I do, however, think they will manage to kill a lot of independent webcaster streams over the next several years, regardless of whether or not they survive themselves.
 
Well, as I said earlier, I don't see SiriusXM having a bright future. They've already been hemorrhaging listeners for some time now and I honestly believe their new "streaming" service is a worried reaction to everything they are seeing happen ... not only to them but the rest of the industry.

Although I expect that FM will decline a bit more, I believe there are still a lot of good years left for it. I was reminded by a friend who read my earlier thesis here that as more of the talk/ethnic/religious formats migrate to FM there will be more mainstream listening as fewer stations will be left doing traditional music formats.
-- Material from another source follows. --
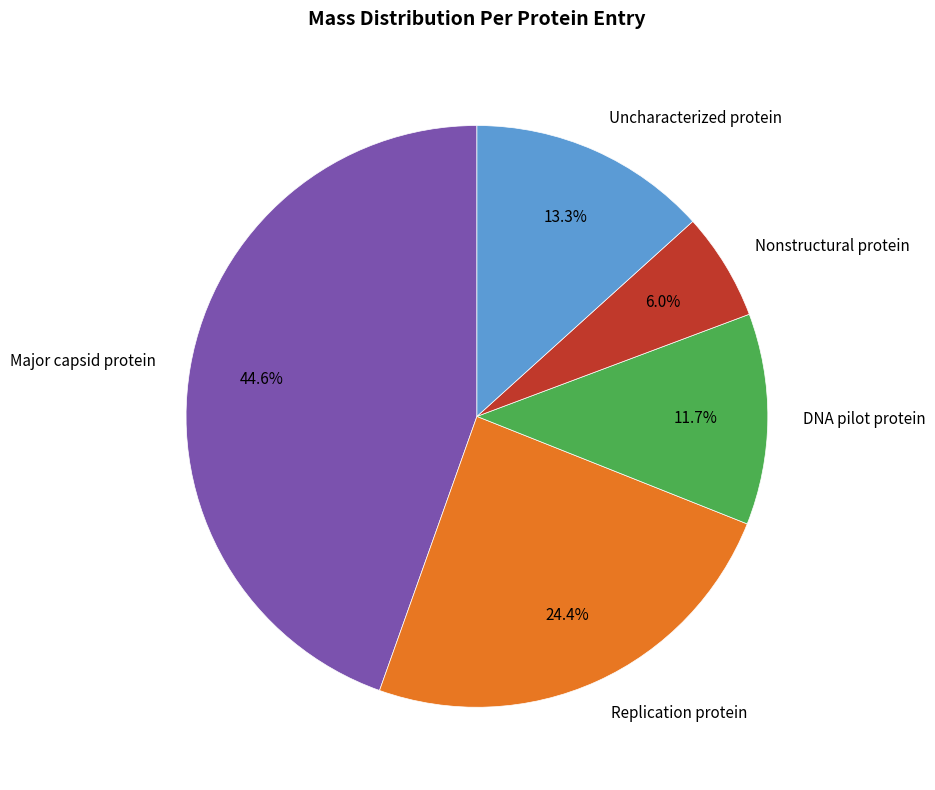

What is the total percentage of Replication protein and Uncharacterized protein?

37.7%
Spotify? Well, they look real good right now, but I fear they will fall to the fickleness of online users. Anyone remember Napster? Yahoo Music? Grooveshark? Rdio? It's entirely possible that they will lose out to the "next big thing" just as they captured an audience by being that themselves originally. They've been around for a couple of decades now, and that is certainly in their favor ... but neither you nor I can predict if or when something comes along that the users will embrace more.

I do, however, think they will manage to kill a lot of independent webcaster streams over the next several years, regardless of whether or not they survive themselves.
If SXM goes, I can see Spotify getting into live sports. MLB, NFL games. That could hurt FM.
 
The imminent death of radio has been declared at least twice, and it didn't happen either time. The first time was in the fifties, when TV was going to kill radio. TV didn't kill radio, but it certainly did change it. Thirty years later, it was MTV and music videos in general that was going to kill radio. It turns out that radio has managed to outlast the version of MTV that was supposed to kill it. Radio is still here, albeit in weakened form.

I think that radio will be around for a long time -- in many respects, it is the cockroach of media, able to mutate and survive almost anything. I'm not going to predict what radio is going to look like in twenty or thirty years, but I suspect that broadcast radio will still be around in some form for longer than that.
 
The telegraph will never die, the newspaper will never die. Technically evolves. Will radio stop existing, no. Will it be a prominent media source in 20 years, probably not.